For the record, the disciples had been having a whisper-level argument among themselves during their recent road trip. Jesus already knew exactly what it was about. He knew that they were quibbling among themselves about which of them was going to have the greatest reputation and status in the kingdom of God. We know that He knew this for two reasons: First, He’s God and knows everything; second, He immediately singled out this child to make a point about true greatness.
Here’s Jesus with the 12 executive VPs He’d chosen to launch His new Christian world order. Here’s a no-name kid who’s expected to be seen but unheard. Twelve men at the top of their career path are over-shadowing a young kid at the bottom of the social food chain. And Jesus, knowing that the disciples were worried about personal status, proceeds to drop a pile driver on their egos. “If anyone wants to be first, he shall be last of all and servant of all.” That’s not what they were hoping to hear. And then, He calls this child over, pulls the boy up on His lap, wraps His arms around Him and uses His actions to remind His disciples what really matters.
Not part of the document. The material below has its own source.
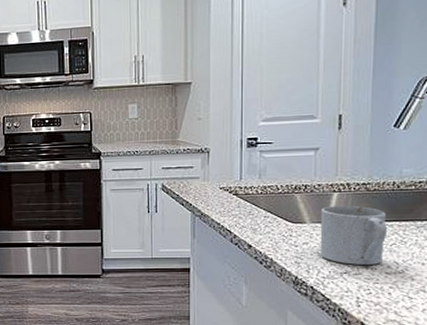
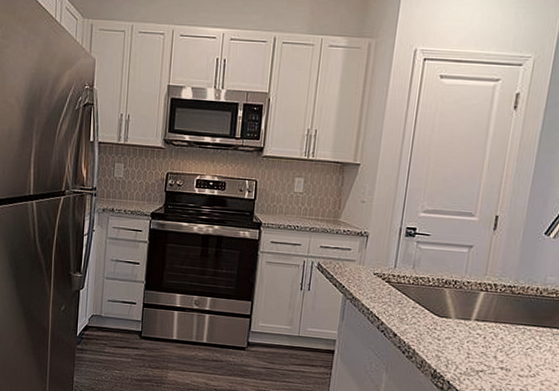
mug: present [319,205,387,265] -> none [460,304,526,366]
The boy showed loving trust, immediate obedience, and gratefulness just for the opportunity to be loved. What a contrast to the disciples who should have had all of those attitudes and more based on their age, their calling, and their exposure to Jesus. Instead, Jesus took a child to show them what they were missing.
I’ve always felt that if I could change places with anyone in the Bible, it would be this child. And when I someday get to heaven, I’m going to look him up. I want to know how long he lived and find out if he married and had children of his own. I want to know what he thought about when he held his own children on his lap.
He had sat in the lap of divine luxury with the arms of the Savior of the World tenderly holding him close. In that gentle moment, he had been center stage in a lesson about what matters most. His story has remained fresh and new for thousands of years. And we should all take notice. His story teaches us to be like Jesus in how we view people’s importance, to be like this child when it comes to avoiding the petty arguments that miss the point, and simply bask in the comfort of God’s grace.